Source extract:
%%
To me a perfect print, other than the subject matter, is a print that needs no burning, no dodging, no spotting. Probably eight out of 10 are done that way. The only thing I can do when I’m shooting is organize the composition. I can’t get certain places dark and light. But I used to think the corners had to be dark. Now I print them as straight as possible.
Anything in the darkroom is exciting. I’ve never gotten over the thrill of having the print come up.

What keeps you motivated as a photographer?

The essence of photography is spontaneity. If I couldn’t get film, I’d still go out. It’s the fun of the hunt. It’s just out there doing it that keeps it exciting. I’m out there looking, like looking for a victim. It’s voyeurism. On a nice day I can’t sit at home. I have to be out. I don’t feel right unless I’m out there with the camera.

What are you most proud of in your career or work?

The variety of things that I’ve been involved in, from the camera club to the gallery to the "Family of Man" to teaching to working with the DIA curating shows. All those things. I haven’t just concentrated on one thing. I’ve even collected, prints, books, cameras.

You had a pretty impressive photo collection at one time. During the 1960s and 1970s, you were one of the first people in the area to collect photography. How many did you have?

At one time, I had about 350 prints – Edward Weston, [László] Moholy-Nagy, Bill Brandt. I bought a Weston for $200 and got two Ansel Adams for $75 each.
%%
(Data extracted from a collection)
%%
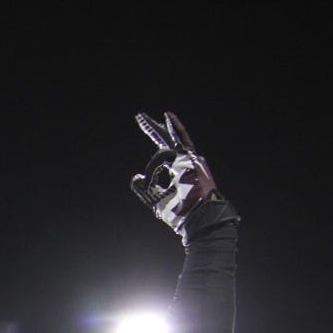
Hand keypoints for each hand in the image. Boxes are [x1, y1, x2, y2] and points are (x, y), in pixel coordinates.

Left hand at [131, 112, 226, 243]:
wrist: (197, 217)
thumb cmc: (180, 213)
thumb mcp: (155, 200)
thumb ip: (144, 188)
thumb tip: (135, 176)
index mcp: (178, 173)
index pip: (163, 159)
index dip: (152, 163)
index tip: (144, 182)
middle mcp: (184, 163)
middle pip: (167, 142)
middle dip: (154, 129)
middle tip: (140, 117)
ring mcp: (189, 160)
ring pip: (169, 141)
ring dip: (154, 129)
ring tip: (140, 118)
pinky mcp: (192, 159)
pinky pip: (179, 142)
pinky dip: (174, 129)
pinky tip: (167, 115)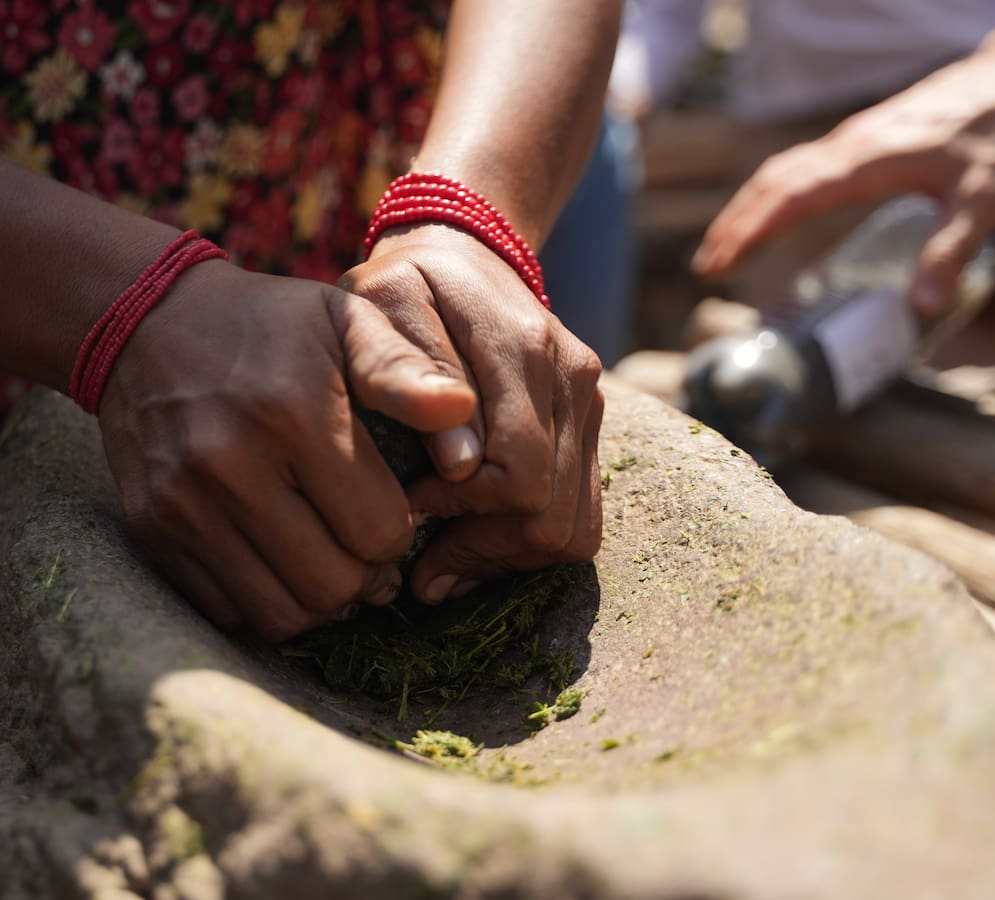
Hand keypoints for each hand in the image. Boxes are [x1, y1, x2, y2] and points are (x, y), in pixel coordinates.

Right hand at [98, 259, 476, 639]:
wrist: (151, 324)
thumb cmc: (276, 327)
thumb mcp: (348, 321)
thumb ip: (406, 369)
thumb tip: (463, 408)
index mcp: (293, 414)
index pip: (379, 531)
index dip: (402, 531)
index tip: (396, 510)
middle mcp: (229, 465)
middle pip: (332, 585)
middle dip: (367, 576)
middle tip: (370, 548)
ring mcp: (182, 504)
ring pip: (280, 614)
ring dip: (320, 599)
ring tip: (333, 560)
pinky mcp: (150, 529)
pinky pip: (226, 609)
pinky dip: (265, 599)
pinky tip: (282, 558)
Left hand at [338, 224, 604, 603]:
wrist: (464, 252)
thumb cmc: (403, 285)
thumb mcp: (381, 305)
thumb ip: (410, 374)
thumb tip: (460, 467)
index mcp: (523, 348)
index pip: (519, 474)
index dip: (462, 514)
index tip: (405, 511)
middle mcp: (571, 377)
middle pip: (553, 514)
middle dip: (486, 551)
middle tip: (423, 566)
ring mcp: (589, 401)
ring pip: (575, 527)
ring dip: (510, 556)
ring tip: (449, 558)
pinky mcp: (589, 420)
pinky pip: (580, 512)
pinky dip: (532, 541)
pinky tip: (479, 540)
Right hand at [692, 44, 994, 315]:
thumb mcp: (986, 201)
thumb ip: (950, 253)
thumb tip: (922, 308)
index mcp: (868, 160)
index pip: (791, 196)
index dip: (751, 230)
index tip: (720, 260)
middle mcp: (851, 146)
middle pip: (773, 182)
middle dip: (736, 223)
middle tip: (708, 266)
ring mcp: (854, 139)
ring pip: (783, 169)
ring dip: (749, 206)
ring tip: (727, 244)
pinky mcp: (864, 138)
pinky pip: (802, 164)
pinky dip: (775, 192)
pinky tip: (776, 213)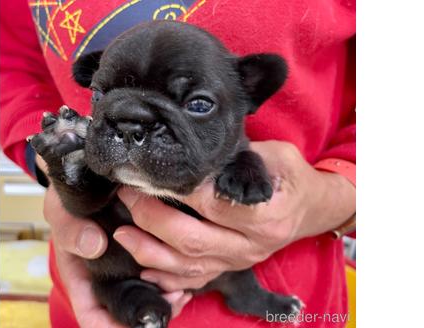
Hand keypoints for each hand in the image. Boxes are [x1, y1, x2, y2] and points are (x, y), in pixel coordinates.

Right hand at [39, 157, 191, 326]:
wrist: (87, 180)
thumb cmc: (69, 201)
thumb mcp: (62, 212)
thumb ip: (71, 229)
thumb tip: (94, 244)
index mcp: (82, 278)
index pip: (93, 317)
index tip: (137, 324)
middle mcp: (104, 280)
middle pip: (125, 314)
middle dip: (150, 313)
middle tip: (173, 300)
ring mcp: (124, 270)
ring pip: (146, 298)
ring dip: (165, 300)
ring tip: (182, 292)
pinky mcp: (142, 256)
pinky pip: (158, 277)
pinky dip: (171, 281)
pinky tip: (185, 279)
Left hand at [115, 141, 355, 291]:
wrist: (311, 208)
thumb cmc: (292, 179)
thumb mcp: (276, 156)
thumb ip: (239, 157)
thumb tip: (198, 154)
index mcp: (265, 214)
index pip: (212, 203)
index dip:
%%
Problems to solve:
A. In the photography interview, how much did the speaker pay for each of the two Ansel Adams prints?
B. Translate this sentence from the photography interview into Spanish: "The essence of photography is spontaneity."
C. Name every photographer whose prints the speaker mentions owning in the photography interview.

Written responses:
A. $75 each

B. La esencia de la fotografía es la espontaneidad.

C. Edward Weston, László Moholy-Nagy, Bill Brandt, Ansel Adams